L ast year when Bisnow launched “What It’s Really Like To Be A Woman In Commercial Real Estate,” our newsroom was responding to one of the industry’s worst-kept secrets: that behind the veneer of concrete, steel, glass and deals, there existed a crude “old boy’s club.” It pressed women down and out of the C-suite. It contributed to the wage disparity between men and women (more than 23%, according to CREW Network). And it fueled a feeling of disrespect and frustration among women who just wanted to feel safe and comfortable at work, to have a fair shot at the biggest deals, a seat in the boardroom, a chance to occupy the proverbial corner office and the right to be equally compensated for their hard work. When our anonymous confessional published in 2017, Harvey Weinstein was still solely known for his blockbuster films. How things have changed. His despicable actions helped to ignite a conversation that only existed in the shadows.
Eight months later, it has swept the world, and thanks to the #MeToo movement, women from all generations and backgrounds have been activated to speak up — this time in the limelight of the mainstream consciousness. Men are speaking up, too, and what they have to say about the movement and how they have been affected is at turns inspiring and disappointing. A new dialogue has gripped real estate offices across the world, and while people are demanding change, men and women alike cannot agree whether the movement has made things better or worse. Resentment abounds. This conversation is far from over, and the Bisnow news team decided to push it even further in 2018 by asking three questions to more than 100 male and female leaders in North America and Europe — with anonymity granted to all to get to the heart of CRE’s #MeToo movement and to find out what comes next.

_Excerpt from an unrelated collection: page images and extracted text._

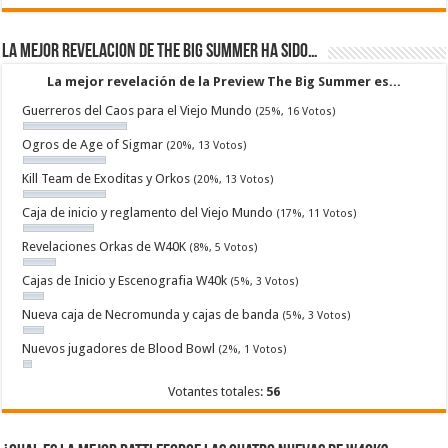
La mejor revelacion de The Big Summer ha sido…
La mejor revelación de la Preview The Big Summer es...
Guerreros del Caos para el Viejo Mundo
(25%, 16 Votos)
Ogros de Age of Sigmar
(20%, 13 Votos)
Kill Team de Exoditas y Orkos
(20%, 13 Votos)
Caja de inicio y reglamento del Viejo Mundo
(17%, 11 Votos)
Revelaciones Orkas de W40K
(8%, 5 Votos)
Cajas de Inicio y Escenografia W40k
(5%, 3 Votos)
Nueva caja de Necromunda y cajas de banda
(5%, 3 Votos)
Nuevos jugadores de Blood Bowl
(2%, 1 Votos)
Votantes totales:
56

“The #MeToo movement has absolutely not gone too far. Sadly, in my predominantly male brokerage environment, the most common response I have heard from men in my office is that it is “unfair for all men to have to feel so vulnerable and like they cannot even make jokes anymore without possible consequence.”
“I have begun to see myself, a 60-year-old professional woman, as part of the problem. The worst compliment I have ever received, and it was recently, was from a male supervisor who said that what he loved about me is I am not easily offended."
“To provide a more respectful and comfortable environment, a company needs to have the guts that when we see bad behavior they’re not afraid to terminate or put people on probation and have strict guidelines that are followed. Every company gives lip service, but I think companies need to carry through on their policies because too many don’t."